== Petunjuk ==
Temukan setiap baris dalam data di bawah yang memuat kata "reformulating", lalu salin baris-baris tersebut. Huruf besar dan huruf kecil dibedakan.

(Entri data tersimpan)
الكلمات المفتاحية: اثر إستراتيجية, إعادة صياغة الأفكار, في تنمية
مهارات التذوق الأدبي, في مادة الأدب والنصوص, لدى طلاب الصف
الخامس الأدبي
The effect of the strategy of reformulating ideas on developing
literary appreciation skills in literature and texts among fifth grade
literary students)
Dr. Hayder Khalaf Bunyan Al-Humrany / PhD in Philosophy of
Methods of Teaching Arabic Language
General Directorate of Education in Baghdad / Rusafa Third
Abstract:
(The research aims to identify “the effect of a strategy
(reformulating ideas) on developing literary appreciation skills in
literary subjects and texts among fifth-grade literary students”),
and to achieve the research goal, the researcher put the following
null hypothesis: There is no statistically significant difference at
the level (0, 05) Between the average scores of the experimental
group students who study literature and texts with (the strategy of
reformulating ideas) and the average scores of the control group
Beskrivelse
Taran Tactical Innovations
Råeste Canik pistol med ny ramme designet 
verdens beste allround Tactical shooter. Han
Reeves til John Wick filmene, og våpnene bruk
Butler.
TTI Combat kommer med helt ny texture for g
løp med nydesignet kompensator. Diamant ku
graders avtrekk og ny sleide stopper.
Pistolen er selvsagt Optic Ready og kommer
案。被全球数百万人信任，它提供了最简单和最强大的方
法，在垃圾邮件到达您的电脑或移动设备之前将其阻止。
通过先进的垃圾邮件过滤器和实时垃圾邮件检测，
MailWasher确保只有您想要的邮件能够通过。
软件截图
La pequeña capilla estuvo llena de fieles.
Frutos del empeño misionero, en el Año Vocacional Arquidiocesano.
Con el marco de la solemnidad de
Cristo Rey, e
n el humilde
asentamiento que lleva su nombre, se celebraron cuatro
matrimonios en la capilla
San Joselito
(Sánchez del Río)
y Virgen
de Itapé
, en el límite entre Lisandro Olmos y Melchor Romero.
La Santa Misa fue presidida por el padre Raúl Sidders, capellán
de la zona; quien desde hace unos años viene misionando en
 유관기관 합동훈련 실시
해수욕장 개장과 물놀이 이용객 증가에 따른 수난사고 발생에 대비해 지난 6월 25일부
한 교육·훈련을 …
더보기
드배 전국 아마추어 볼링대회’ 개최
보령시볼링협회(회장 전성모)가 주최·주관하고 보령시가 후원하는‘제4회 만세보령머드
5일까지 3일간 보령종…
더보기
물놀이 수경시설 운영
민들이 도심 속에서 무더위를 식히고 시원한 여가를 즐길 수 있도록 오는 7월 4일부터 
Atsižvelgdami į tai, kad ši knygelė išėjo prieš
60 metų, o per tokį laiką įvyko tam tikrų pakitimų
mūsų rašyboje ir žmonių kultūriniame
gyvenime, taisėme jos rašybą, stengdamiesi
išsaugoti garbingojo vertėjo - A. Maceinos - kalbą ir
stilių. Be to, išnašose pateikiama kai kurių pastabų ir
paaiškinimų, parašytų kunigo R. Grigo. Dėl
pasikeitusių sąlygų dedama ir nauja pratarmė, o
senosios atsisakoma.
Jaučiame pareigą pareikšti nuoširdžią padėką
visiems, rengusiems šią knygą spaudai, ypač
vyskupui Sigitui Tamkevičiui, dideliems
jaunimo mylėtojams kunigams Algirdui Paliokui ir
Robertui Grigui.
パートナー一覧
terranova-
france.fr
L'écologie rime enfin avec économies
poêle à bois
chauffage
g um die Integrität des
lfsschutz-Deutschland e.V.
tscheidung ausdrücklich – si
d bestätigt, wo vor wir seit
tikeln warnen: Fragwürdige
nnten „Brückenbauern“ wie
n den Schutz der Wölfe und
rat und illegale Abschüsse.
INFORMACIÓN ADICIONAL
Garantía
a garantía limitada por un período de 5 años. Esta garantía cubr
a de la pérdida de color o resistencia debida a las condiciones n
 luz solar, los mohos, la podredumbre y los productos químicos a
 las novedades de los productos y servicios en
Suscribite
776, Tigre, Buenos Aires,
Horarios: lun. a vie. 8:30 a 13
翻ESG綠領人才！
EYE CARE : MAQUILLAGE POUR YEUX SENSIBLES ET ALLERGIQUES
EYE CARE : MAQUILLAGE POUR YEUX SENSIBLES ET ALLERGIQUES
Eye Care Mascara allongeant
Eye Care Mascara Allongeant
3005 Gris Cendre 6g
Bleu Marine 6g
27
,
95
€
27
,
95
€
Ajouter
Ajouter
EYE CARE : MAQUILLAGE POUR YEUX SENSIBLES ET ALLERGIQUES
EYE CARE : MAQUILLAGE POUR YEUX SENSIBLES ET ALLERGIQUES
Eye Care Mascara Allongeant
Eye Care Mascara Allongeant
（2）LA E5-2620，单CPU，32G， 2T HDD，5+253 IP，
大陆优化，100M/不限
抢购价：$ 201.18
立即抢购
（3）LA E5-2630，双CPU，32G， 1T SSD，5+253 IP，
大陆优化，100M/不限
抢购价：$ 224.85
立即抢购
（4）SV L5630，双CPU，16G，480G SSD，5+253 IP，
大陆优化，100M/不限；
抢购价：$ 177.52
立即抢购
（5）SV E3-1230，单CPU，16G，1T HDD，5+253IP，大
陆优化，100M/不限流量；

== Jawaban Anda ==
The effect of the strategy of reformulating ideas on developing
(reformulating ideas) on developing literary appreciation skills in
reformulating ideas) and the average scores of the control group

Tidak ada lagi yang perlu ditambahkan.